# [Task description]
The required output is the lines below from the line containing "margin-left:auto; display:flex; align-items:center;" to the line containing "background:var(--accent); display:flex; align-items:flex-end;", inclusive, retyped exactly. No other lines belong in it.

Saved data entries
____

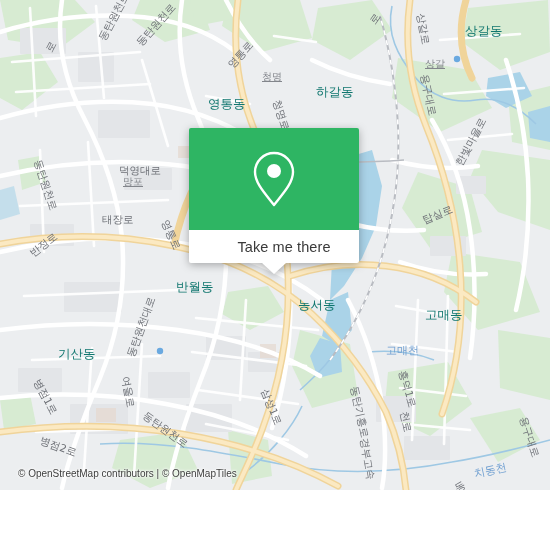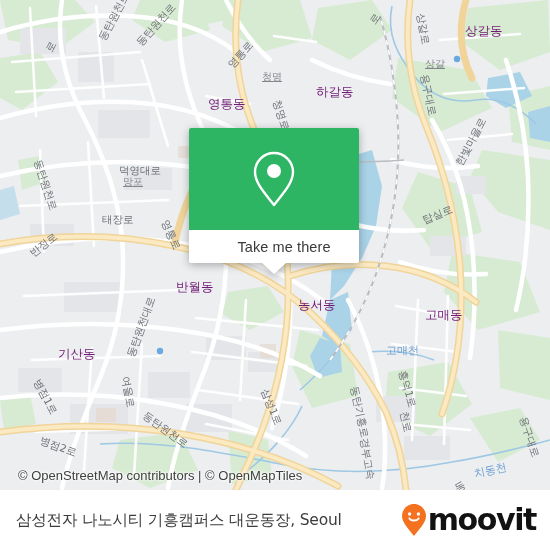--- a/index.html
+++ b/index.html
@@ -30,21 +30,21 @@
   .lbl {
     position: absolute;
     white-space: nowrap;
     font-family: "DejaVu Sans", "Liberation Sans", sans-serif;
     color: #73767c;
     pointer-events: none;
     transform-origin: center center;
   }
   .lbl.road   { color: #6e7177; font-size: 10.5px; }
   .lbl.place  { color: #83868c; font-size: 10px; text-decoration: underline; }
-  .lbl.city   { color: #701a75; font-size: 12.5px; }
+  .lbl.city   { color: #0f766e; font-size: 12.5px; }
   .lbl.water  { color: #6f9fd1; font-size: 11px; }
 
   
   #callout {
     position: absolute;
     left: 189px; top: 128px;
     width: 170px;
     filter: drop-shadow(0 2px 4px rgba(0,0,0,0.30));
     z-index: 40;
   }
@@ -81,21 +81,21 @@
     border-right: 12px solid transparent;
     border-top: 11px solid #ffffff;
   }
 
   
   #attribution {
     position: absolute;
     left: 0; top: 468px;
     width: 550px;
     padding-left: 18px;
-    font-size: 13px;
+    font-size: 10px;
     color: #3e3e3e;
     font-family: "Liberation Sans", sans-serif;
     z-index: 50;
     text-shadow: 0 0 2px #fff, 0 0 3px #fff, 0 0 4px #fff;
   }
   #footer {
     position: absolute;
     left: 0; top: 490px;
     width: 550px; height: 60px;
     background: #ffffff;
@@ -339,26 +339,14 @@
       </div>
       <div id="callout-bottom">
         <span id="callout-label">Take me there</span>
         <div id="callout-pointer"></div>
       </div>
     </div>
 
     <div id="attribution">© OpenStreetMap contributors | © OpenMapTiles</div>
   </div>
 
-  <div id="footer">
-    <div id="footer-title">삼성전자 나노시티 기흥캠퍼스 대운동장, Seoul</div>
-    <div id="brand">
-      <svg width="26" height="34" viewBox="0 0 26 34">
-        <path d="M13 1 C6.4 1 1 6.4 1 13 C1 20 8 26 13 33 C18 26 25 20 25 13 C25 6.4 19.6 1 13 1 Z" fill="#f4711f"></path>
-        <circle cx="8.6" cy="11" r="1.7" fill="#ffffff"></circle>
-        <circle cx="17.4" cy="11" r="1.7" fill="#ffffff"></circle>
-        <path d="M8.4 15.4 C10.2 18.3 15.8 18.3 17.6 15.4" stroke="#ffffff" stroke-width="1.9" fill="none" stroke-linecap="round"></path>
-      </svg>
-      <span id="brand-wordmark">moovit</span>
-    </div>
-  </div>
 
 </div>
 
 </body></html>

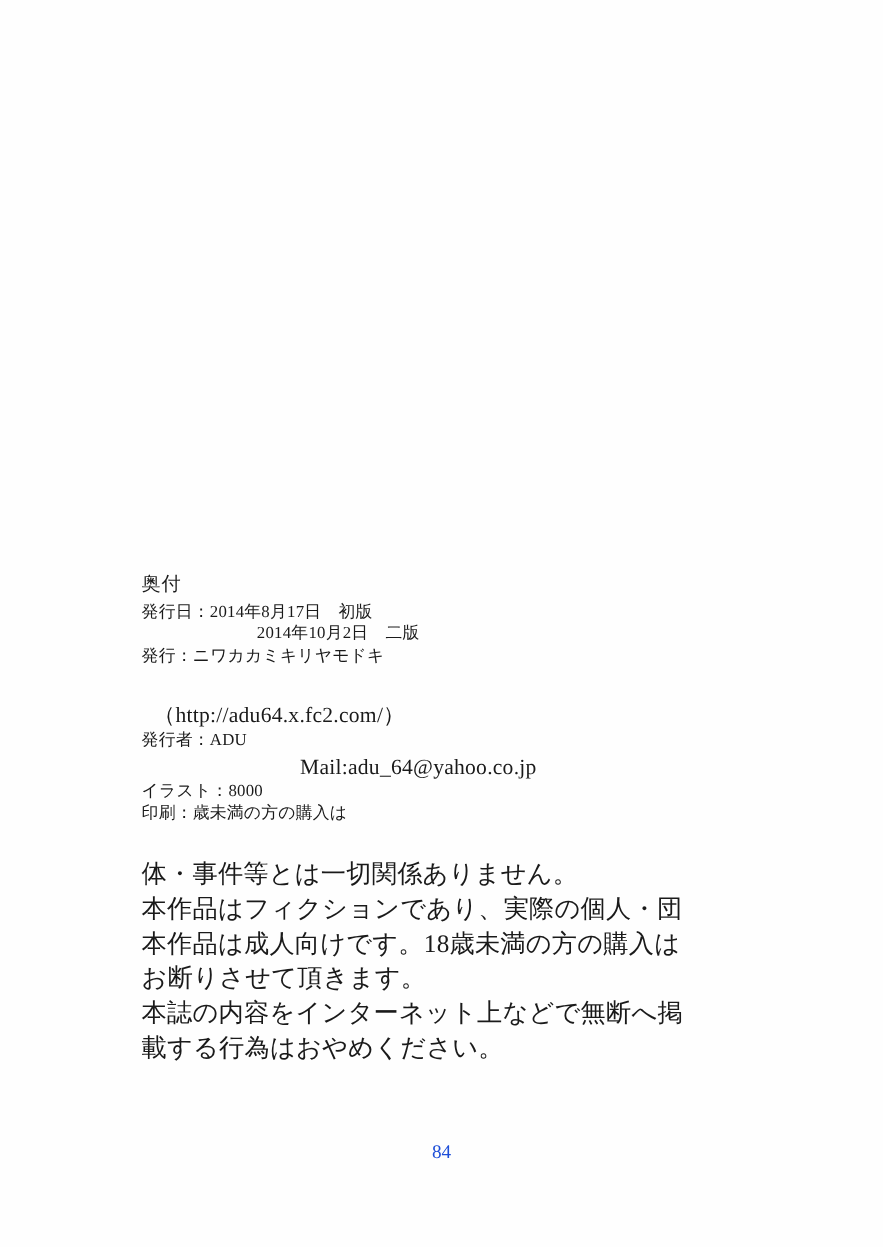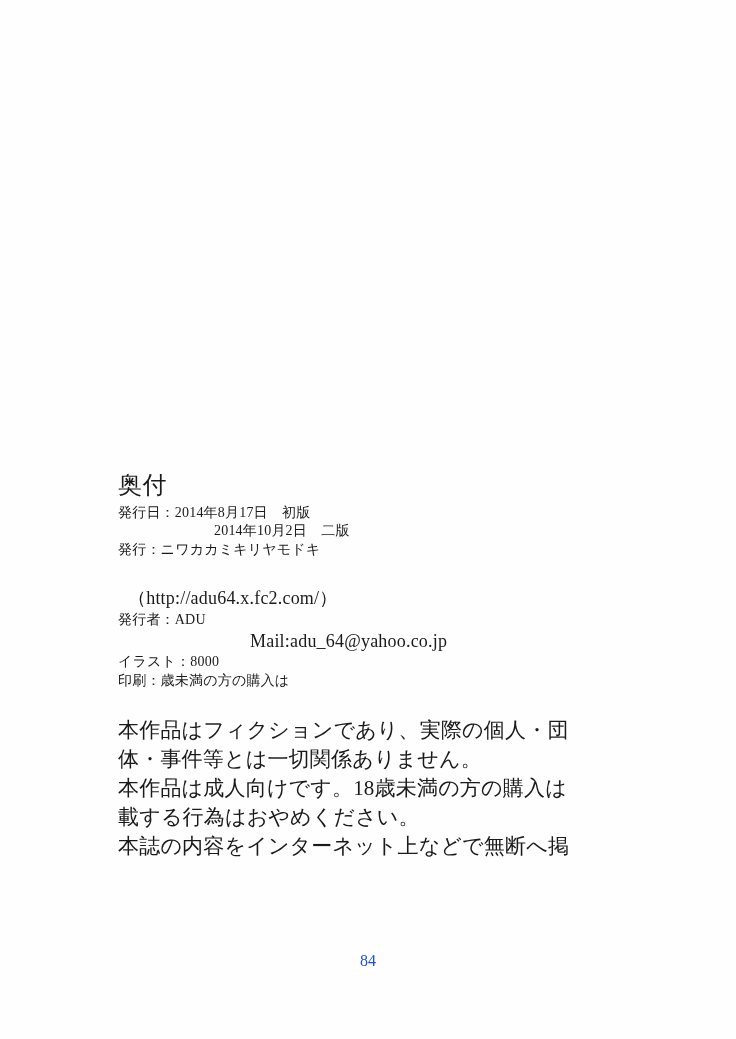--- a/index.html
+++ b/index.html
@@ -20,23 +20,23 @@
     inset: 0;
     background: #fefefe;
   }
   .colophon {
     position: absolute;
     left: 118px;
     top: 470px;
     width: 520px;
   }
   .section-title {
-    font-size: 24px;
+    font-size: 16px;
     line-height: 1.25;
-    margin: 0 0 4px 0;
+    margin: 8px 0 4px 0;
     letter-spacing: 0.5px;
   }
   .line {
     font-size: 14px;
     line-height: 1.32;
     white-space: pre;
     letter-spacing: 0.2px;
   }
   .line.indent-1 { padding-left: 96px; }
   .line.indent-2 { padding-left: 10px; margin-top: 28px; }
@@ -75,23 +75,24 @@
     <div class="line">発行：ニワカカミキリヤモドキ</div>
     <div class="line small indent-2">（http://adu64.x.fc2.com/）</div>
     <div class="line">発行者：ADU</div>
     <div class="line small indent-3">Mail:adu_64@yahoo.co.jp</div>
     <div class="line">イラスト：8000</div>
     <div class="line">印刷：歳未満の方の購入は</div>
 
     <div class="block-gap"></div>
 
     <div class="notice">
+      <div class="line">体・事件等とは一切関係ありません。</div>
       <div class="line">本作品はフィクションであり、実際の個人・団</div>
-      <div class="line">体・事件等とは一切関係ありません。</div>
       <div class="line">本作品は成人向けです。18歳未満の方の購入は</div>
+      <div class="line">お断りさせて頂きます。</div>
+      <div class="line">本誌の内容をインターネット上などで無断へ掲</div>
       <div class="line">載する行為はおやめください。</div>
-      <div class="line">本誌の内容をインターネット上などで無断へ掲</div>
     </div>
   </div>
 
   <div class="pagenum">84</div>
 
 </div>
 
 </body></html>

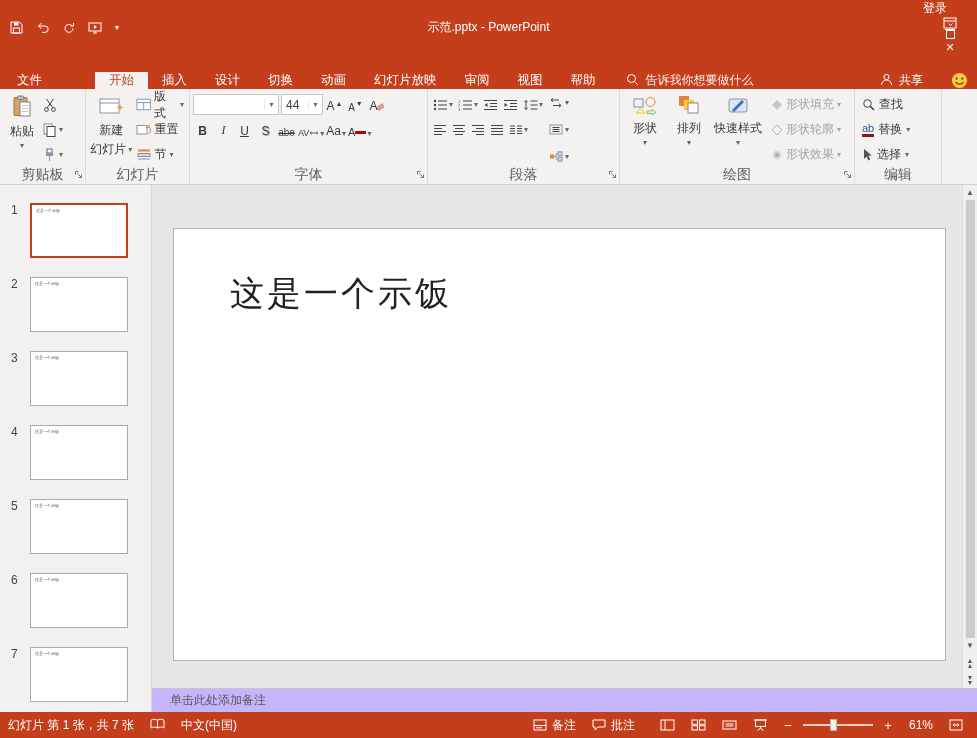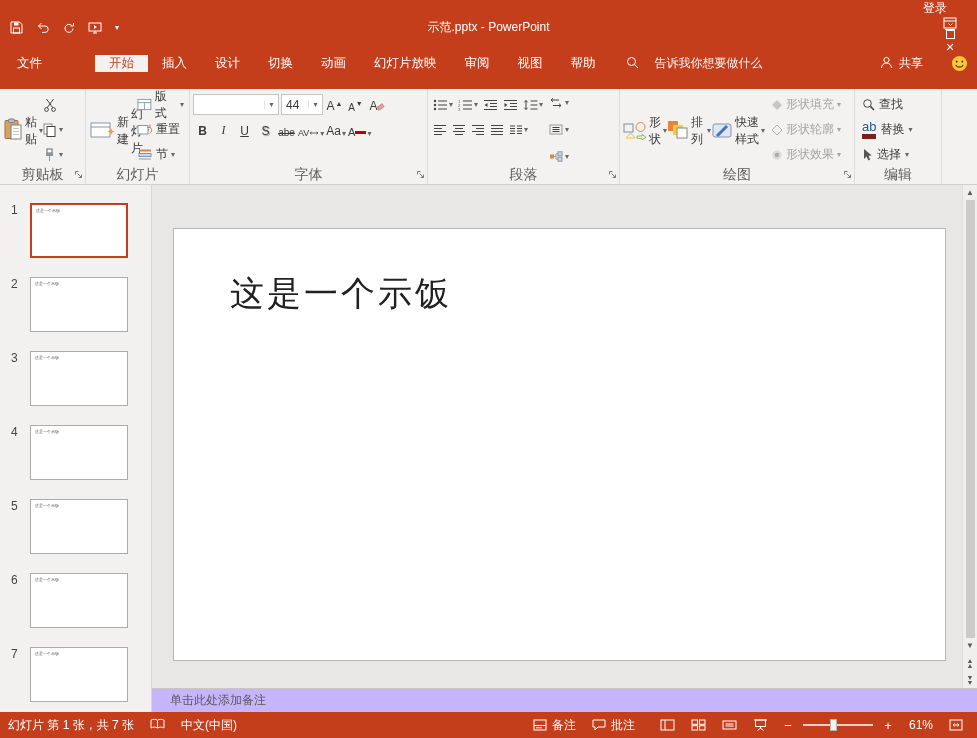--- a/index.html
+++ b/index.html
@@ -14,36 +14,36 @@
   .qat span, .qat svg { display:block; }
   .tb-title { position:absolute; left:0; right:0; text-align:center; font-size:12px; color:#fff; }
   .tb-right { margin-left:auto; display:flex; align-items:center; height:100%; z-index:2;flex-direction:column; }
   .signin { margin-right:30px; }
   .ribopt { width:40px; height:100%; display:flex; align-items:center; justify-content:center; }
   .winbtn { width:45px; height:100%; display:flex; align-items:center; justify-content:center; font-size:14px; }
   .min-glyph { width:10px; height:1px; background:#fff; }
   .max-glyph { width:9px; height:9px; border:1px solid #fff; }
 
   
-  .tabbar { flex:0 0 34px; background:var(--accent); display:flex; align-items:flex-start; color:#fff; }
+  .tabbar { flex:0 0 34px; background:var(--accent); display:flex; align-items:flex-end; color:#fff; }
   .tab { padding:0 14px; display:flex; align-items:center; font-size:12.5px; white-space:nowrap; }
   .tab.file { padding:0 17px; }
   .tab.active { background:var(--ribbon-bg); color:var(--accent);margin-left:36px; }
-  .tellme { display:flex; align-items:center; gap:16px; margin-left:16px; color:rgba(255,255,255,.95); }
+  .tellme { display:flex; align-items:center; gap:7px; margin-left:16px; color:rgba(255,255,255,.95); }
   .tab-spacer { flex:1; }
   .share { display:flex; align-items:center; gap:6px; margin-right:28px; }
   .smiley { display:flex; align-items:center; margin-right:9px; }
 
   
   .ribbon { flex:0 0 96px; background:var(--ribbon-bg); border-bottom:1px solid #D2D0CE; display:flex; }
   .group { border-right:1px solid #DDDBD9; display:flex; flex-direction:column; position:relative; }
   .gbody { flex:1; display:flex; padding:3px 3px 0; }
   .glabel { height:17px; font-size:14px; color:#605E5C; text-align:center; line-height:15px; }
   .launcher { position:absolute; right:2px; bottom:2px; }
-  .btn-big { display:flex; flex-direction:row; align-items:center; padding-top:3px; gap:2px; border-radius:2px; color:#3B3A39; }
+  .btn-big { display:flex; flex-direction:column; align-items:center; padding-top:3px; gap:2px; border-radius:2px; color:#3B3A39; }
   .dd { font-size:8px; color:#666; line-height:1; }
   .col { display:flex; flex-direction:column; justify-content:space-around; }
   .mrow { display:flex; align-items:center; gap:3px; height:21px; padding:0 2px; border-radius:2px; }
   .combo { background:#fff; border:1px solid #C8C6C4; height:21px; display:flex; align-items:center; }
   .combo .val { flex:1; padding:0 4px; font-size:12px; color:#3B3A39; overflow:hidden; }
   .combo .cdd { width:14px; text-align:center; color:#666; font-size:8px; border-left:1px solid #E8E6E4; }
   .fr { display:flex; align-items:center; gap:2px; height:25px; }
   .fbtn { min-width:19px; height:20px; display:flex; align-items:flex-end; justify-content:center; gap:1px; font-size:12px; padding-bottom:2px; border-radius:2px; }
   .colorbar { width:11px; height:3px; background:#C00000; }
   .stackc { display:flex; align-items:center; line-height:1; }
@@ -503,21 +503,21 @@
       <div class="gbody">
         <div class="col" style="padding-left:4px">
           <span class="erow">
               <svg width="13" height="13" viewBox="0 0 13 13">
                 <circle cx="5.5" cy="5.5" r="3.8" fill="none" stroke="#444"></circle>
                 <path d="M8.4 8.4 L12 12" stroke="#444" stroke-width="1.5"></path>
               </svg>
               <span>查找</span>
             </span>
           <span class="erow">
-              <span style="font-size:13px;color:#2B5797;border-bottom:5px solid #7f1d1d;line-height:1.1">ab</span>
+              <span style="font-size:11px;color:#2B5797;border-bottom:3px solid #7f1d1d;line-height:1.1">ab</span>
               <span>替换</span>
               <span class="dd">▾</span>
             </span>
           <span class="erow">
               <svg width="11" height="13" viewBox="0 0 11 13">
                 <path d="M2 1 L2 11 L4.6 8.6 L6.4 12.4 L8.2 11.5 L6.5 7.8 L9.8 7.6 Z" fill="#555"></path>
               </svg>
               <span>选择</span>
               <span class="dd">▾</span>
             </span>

____

# [Answer section]
   .tb-right { margin-left:auto; display:flex; align-items:center; height:100%; z-index:2;flex-direction:column; }
   .signin { margin-right:30px; }
   .ribopt { width:40px; height:100%; display:flex; align-items:center; justify-content:center; }
   .winbtn { width:45px; height:100%; display:flex; align-items:center; justify-content:center; font-size:14px; }
   .min-glyph { width:10px; height:1px; background:#fff; }
   .max-glyph { width:9px; height:9px; border:1px solid #fff; }
 
   
-  .tabbar { flex:0 0 34px; background:var(--accent); display:flex; align-items:flex-start; color:#fff; }
+  .tabbar { flex:0 0 34px; background:var(--accent); display:flex; align-items:flex-end; color:#fff; }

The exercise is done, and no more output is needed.